On
March 16, 1802, 221 years ago today, an Act of Congress established the
U.S. Army Corps of Engineers as a separate and permanent service branch responsible for founding and operating a
U.S. Military Academy at West Point. Precisely 80 years after establishing the military school (March 16,
1882), the
Senate ratified the
First Geneva Convention of 1864 for the Amelioration of the Condition of the Wounded in Armies in the Field, which defined new rules of Public International Law through the
Humanitarian Law of Armed Conflicts designed to protect the lives of sick and wounded soldiers
during wartime. The 1864 convention was the brainchild of
Henry Dunant (1828-1910), a Genevan businessman who, in 1859, unexpectedly witnessed the gruesome aftermath of
Emperor Napoleon III’s Battle of Solferino in the Second War of Italian Independence. The experience was so profound that in 1862 Dunant published both his heart wrenching first-hand account of the grisly fallout of the battle, and a compelling call for leaders from all nations not to stop waging war – but to
convene a diplomatic meeting in Geneva to create volunteer relief groups trained to treat the wounded and to offer humanitarian assistance for all those affected by the horrors of war. Henry Dunant won the
1901 Nobel Peace Prize for inspiring military powers from all around the world to adopt a
series of Geneva Conventions to reduce widespread suffering in societies plagued by wars.
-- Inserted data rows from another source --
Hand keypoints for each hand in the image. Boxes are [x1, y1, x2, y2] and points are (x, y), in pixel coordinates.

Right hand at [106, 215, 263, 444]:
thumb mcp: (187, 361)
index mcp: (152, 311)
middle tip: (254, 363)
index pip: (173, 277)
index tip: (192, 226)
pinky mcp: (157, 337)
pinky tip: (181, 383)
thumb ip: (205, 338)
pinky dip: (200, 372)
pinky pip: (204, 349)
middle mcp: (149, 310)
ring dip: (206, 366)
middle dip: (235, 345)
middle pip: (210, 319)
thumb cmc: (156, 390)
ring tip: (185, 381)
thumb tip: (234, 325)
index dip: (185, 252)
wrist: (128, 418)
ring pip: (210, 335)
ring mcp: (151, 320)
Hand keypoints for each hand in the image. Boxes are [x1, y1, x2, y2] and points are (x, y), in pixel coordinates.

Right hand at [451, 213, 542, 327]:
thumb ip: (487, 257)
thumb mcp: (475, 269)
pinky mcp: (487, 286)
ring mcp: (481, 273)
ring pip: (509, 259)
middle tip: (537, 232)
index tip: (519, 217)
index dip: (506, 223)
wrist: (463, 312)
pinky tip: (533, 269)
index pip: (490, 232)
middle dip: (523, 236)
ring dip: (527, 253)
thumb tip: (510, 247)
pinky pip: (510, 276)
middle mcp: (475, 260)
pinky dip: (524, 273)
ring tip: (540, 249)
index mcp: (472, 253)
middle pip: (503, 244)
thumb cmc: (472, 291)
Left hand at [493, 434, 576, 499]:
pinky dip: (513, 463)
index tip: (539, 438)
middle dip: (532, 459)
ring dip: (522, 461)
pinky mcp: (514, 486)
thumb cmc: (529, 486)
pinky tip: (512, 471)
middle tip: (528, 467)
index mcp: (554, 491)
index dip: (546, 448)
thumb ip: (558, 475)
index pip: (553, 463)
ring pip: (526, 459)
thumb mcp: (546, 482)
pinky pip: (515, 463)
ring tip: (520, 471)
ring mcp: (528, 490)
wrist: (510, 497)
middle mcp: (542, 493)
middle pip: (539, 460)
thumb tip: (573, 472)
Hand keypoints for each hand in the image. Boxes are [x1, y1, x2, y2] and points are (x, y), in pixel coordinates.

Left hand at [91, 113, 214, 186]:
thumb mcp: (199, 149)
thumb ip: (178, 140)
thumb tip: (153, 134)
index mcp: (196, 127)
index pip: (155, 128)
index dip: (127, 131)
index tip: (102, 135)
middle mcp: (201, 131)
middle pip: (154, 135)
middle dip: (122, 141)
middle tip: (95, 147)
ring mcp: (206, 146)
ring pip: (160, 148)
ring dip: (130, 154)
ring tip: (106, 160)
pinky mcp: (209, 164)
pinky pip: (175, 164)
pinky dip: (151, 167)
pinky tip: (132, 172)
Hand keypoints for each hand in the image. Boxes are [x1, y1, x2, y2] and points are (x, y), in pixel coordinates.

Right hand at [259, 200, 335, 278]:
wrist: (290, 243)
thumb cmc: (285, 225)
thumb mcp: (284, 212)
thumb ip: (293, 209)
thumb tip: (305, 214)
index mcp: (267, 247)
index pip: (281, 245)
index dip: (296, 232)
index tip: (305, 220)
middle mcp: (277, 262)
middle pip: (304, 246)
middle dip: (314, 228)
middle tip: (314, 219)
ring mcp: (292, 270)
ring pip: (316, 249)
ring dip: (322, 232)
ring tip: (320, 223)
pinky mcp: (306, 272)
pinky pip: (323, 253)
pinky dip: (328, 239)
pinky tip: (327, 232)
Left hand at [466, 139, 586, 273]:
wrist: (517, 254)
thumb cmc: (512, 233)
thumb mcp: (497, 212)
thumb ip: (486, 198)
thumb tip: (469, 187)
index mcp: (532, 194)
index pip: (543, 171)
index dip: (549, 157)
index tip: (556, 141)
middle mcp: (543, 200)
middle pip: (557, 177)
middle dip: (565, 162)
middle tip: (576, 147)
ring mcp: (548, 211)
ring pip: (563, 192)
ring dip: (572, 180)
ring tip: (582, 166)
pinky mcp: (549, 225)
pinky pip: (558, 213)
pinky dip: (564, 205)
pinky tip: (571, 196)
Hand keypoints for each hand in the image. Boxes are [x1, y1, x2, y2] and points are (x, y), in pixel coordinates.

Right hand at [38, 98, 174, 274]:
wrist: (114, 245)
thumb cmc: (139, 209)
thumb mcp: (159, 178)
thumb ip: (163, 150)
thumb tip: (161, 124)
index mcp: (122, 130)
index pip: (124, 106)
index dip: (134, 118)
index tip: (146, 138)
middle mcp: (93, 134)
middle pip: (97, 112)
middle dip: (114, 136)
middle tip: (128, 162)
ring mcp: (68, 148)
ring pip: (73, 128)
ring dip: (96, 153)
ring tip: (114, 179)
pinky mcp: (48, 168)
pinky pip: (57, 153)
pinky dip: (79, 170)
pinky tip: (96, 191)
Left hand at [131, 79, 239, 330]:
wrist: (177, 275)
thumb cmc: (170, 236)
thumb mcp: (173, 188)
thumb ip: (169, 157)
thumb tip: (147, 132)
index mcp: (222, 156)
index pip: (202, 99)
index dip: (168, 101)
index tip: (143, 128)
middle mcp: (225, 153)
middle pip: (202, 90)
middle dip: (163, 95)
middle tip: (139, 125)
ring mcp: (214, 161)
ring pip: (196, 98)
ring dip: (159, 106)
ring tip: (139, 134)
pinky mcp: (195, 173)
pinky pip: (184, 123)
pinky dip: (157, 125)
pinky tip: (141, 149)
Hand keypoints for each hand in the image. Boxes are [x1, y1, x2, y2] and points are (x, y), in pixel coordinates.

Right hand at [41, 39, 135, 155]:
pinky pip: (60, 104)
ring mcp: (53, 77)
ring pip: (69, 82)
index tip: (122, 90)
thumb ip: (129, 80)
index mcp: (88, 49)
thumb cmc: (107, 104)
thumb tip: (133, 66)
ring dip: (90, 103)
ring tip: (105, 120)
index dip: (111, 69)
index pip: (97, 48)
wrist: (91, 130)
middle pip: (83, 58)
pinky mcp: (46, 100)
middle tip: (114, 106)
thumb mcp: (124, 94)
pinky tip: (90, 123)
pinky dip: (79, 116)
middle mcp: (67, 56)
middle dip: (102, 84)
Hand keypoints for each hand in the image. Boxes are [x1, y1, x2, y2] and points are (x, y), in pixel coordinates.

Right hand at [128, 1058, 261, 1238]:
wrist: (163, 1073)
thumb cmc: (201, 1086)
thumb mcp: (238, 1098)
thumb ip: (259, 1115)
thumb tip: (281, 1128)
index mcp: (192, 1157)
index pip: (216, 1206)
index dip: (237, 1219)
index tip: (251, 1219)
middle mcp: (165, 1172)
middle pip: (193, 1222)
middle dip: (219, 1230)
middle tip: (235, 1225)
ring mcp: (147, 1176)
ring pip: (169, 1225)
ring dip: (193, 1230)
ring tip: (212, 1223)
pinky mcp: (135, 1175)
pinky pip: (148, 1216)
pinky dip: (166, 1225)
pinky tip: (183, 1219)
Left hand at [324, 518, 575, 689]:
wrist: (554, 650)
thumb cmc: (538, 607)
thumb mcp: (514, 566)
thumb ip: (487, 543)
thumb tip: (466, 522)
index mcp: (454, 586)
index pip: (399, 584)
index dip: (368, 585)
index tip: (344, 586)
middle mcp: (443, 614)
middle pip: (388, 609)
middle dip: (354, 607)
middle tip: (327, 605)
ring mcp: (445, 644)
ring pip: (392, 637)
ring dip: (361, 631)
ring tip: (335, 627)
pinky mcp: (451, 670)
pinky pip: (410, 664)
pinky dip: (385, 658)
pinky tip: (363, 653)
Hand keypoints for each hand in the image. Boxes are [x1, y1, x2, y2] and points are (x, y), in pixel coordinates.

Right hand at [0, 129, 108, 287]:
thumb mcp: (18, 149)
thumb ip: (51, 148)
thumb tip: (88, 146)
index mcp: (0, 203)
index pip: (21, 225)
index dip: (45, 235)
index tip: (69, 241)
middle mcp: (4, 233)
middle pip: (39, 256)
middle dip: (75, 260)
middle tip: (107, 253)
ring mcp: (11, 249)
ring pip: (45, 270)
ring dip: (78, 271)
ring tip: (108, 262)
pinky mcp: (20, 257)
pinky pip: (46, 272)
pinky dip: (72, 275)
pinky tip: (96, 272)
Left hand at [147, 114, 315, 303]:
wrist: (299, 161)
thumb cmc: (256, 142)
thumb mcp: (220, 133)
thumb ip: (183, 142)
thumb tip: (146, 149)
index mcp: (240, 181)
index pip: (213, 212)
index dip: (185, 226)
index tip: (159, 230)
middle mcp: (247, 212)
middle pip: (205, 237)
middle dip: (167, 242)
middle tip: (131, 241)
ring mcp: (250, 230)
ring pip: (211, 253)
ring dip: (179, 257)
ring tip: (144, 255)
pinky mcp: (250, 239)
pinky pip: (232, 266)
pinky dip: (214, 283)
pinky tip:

Conventional wisdom suggests that the U.S. ratified the
First Geneva Convention to bestow legitimacy upon the International Red Cross and the American National Red Cross,
not-for-profit organizations that mobilize networks of
volunteers and donors primarily to prevent and alleviate human suffering during wartime, like Russia’s ongoing war in Ukraine, as well as in many other types of extreme emergencies caused by natural disasters like earthquakes, floods, hurricanes and tornadoes, and
unnatural disasters like the chemical spill in
East Palestine, Ohio. For TeamPOAA, these major March 16th milestones offer an interesting contrast between the founding of a military academy to
train new leaders of
warfighters on the grounds of a strategically located fortress and oldest continuously occupied regular army post in the U.S., and the Senate ratification of the establishment of more humane rules of warfare from the first
diplomatic convention in a relatively small city of a tiny country renowned for private banking, precision timepieces, and neutrality during wartime. That contrast, however, does not focus on the differences between war and peace-rather, it highlights the contrast between an ever-increasing ability of governments to engage in the bloody slaughter and heartless torture of countless innocent and helpless citizens caught in war zones, and the new international rules for more compassionate wars. It is also interesting to note, however, that on
March 16, 1955 President Eisenhower unilaterally declared that the United States would only use its
atomic weapons in the case of war. Indeed, there are many national, regional and local laws that prohibit ordinary citizens and nongovernmental organizations from even owning chemical, biological, radiological, and nuclear weapons, but the international calls for governments to enter into
disarmament agreements and end all violence in the world simply have not garnered the same support as the Geneva Conventions.
Do you believe that such contrasting concepts can also create a healthy tension between conventional wisdom and UNCONVENTIONAL WISDOM?